Appointments are suddenly common-place. It seems that a significant portion of the process of building a home involves spending time with the minutae, festering details, and selecting from the narrow range of choices that define each. "Here are your options. Choose one. Move along."
For example, yesterday afternoon we chose cabinets. I took nearly an hour off from work, picked up Karin, and we drove to the south end of the city to look at miniature versions of wood panelling that in some small and moderately abstract way reprsents both something that we've already bought, and something I would have never before considered thinking about -- and therefore know little about (apart from practical experience). Imagine me, standing in a cabinetry showroow, fondling little brushed chrome, nickel, steel handles and knobs -- in some perverse way trying to figure out which design (a) "suits our personality" and more importantly (b) predictably will not annoy me for ten years when I'm cleaning, repairing, modifying, or simply just using them.
It's bizaare.
We, of course, visited the showhome shortly afterwards and projected abstract memories of vague selections overtop the realities of concrete examples. It sounds easier than it really is.

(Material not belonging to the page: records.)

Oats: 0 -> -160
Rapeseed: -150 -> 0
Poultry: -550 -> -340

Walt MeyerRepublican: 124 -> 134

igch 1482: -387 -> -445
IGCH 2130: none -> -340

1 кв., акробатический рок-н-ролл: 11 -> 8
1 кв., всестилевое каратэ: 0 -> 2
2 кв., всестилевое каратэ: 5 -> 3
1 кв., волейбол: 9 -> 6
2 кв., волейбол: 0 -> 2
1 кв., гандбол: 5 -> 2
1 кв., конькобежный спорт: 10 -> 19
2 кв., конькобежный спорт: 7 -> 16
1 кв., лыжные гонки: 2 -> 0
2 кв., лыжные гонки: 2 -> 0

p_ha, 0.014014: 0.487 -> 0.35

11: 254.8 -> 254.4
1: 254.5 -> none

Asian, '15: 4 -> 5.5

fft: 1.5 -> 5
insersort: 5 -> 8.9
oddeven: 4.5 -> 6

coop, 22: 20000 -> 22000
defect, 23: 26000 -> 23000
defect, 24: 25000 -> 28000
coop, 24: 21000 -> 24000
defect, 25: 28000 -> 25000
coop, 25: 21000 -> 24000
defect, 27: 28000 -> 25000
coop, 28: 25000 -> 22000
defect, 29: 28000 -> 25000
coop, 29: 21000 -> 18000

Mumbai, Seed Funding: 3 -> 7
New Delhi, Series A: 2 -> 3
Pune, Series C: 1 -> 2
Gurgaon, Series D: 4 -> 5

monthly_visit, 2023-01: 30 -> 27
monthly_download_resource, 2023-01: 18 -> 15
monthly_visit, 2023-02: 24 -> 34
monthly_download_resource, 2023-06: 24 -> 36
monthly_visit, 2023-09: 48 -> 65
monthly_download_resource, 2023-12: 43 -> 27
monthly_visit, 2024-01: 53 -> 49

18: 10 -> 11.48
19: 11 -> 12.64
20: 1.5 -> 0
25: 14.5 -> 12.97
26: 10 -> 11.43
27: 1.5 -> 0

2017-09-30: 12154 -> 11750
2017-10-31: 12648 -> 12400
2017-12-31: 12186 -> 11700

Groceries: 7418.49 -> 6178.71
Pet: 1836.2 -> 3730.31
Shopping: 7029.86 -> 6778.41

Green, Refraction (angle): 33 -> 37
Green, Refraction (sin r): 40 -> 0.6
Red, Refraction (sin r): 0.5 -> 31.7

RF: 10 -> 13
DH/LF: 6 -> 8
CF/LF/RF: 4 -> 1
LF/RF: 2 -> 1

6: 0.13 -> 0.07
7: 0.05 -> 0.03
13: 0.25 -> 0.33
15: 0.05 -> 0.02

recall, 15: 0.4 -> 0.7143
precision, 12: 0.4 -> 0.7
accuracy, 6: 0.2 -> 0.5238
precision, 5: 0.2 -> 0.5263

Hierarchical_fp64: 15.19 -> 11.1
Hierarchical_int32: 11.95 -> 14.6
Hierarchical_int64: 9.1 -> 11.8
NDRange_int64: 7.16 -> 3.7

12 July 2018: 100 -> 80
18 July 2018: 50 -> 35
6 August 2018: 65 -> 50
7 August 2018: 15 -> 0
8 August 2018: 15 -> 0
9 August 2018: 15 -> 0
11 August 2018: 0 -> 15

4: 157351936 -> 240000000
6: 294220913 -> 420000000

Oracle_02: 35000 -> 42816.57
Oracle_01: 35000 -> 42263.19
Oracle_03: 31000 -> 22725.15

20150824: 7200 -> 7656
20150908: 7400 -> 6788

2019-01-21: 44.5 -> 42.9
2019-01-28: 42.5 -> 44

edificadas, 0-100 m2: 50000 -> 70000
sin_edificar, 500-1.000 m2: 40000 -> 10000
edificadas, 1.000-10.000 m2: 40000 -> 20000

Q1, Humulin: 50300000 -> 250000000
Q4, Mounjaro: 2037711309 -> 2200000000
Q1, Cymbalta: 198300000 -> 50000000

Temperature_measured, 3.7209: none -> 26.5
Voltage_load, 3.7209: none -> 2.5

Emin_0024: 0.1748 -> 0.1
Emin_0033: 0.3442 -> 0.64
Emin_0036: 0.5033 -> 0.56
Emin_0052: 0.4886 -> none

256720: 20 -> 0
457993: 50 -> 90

And then things themselves get a little more finely detailed. We spent ten minutes with Steve, the sales guy, pondering a mental checklist of random building nuggets. The conversation prompted him to give us a short VHS tape (12 minutes of sugar-coated house construction details), a refridgerator magnet checklist (for real checking-fun) and a groovy leather briefcase with our builder's logo splashed across the front (in case we forget to whom we gave all that money).
And ultimately, a vacant lot was meandered once again, neighbors were introduced by casual happenstance, timelines were filed with some rare certainty, and uncountable fine resolutions were brushed carefully across the perceptions of our minds. Oddly enough, some of this actually makes sense. Oddly enough, abstractions in raw materials seem less floundering as each day drips by.